WORK ORDER ->
When copying the data, keep every line exactly the same.

AVAILABLE DATA ->
++++++++++++++++++++
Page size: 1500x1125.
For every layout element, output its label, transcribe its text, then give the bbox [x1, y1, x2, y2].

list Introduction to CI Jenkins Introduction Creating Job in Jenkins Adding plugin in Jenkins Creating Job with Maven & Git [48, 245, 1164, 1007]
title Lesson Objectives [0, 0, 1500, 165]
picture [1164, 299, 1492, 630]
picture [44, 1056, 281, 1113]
++++++++++++++++++++
ANSWER AREA ->
Page size: 1500x1125.
For every layout element, output its label, transcribe its text, then give the bbox [x1, y1, x2, y2].

list Introduction to CI Jenkins Introduction Creating Job in Jenkins Adding plugin in Jenkins Creating Job with Maven & Git [48, 245, 1164, 1007]
title Lesson Objectives [0, 0, 1500, 165]
picture [1164, 299, 1492, 630]
picture [44, 1056, 281, 1113]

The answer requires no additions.